Justice Belobaba concluded that GBC's representation was misleading under the Act, and that GBC knew it did not have authority to issue the certifications, or to otherwise claim affiliation with the industry groups. Consequently, Justice Belobaba concluded that the students were entitled to relief under the Act.
Section 18 of the Act provides that a consumer may rescind the agreement, or as in this case, where rescission was not possible in that Justice Belobaba found that the product had already been "consumed," a consumer "is entitled to recover the amount by which the consumer's payment under the agreement exceeds the value that the goods or services have to the consumer or to recover damages, or both." His Honour declined to comment on how damages would be calculated, leaving that to the damages stage of the litigation.
Mr. Justice Belobaba's conclusion that GBC breached the Act is perhaps not as significant to colleges and universities as his finding at the common issues trial that a student is a "consumer" pursuant to the Act.
Much of the decision turned on the analysis of whether the definition of "consumer" — an individual acting for personal, family or household purposes and not including a person who is acting for business purposes — included students.
GBC took the position that the students, as business students, were not "consumers" because they took the courses for "business purposes." Mr. Justice Belobaba contrasted the definition of "consumer" with the definition of "business purpose." Reviewing recent changes (enacted in 2002) to the Consumer Protection Act, Mr. Justice Belobaba reached the conclusion that if the legislature had intended to re-write the core definition of consumer "one would have expected more explicit language in the statute to this effect."

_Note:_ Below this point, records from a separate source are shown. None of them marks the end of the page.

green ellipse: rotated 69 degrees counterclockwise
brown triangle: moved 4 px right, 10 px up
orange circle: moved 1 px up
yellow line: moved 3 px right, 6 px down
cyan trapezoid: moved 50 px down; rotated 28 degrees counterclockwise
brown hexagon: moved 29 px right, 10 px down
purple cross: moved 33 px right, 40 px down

His Honour noted that students were repeatedly mentioned as "vulnerable" in the debates surrounding the legislative changes. He concluded that neither college business courses, nor student loans to take those courses "are transactions that were meant to be ousted from the protection of the new CPA," and that in order to be excluded from the definition of "consumer," "one has to be carrying on an existing business before one loses protection of the CPA."
The decision of Mr. Justice Belobaba is currently under appeal. Nevertheless, the decision represents a potentially significant broadening of the reach of the Consumer Protection Act, as well as an opportunity for the broadening of negligent misrepresentation claims in the class-action context.

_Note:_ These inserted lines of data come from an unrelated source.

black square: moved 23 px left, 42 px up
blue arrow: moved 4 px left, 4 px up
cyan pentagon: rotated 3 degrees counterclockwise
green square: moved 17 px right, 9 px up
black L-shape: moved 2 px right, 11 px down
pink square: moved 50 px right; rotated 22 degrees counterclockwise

We can expect that other plaintiffs will attempt to ply these same, now charted, waters. That one of the essential requirements of negligent misrepresentation need not be addressed until after the common issues trial will be troubling to defence counsel, as will the implications of Mr. Justice Belobaba's finding that students need not conduct any further investigation of a claim, even when contradictory details are readily available online.
However, the case is particularly troubling with respect to the potential implications for colleges and universities because of the interpretation of "consumer" under the Act. In an age when college and university resources are dwindling, competition for students is ever more fierce, and the amount of information distributed by educational institutions is enormous, colleges and universities would do well to carefully monitor all their communications.
This may be the first case to deal with these particular issues, but it certainly won't be the last.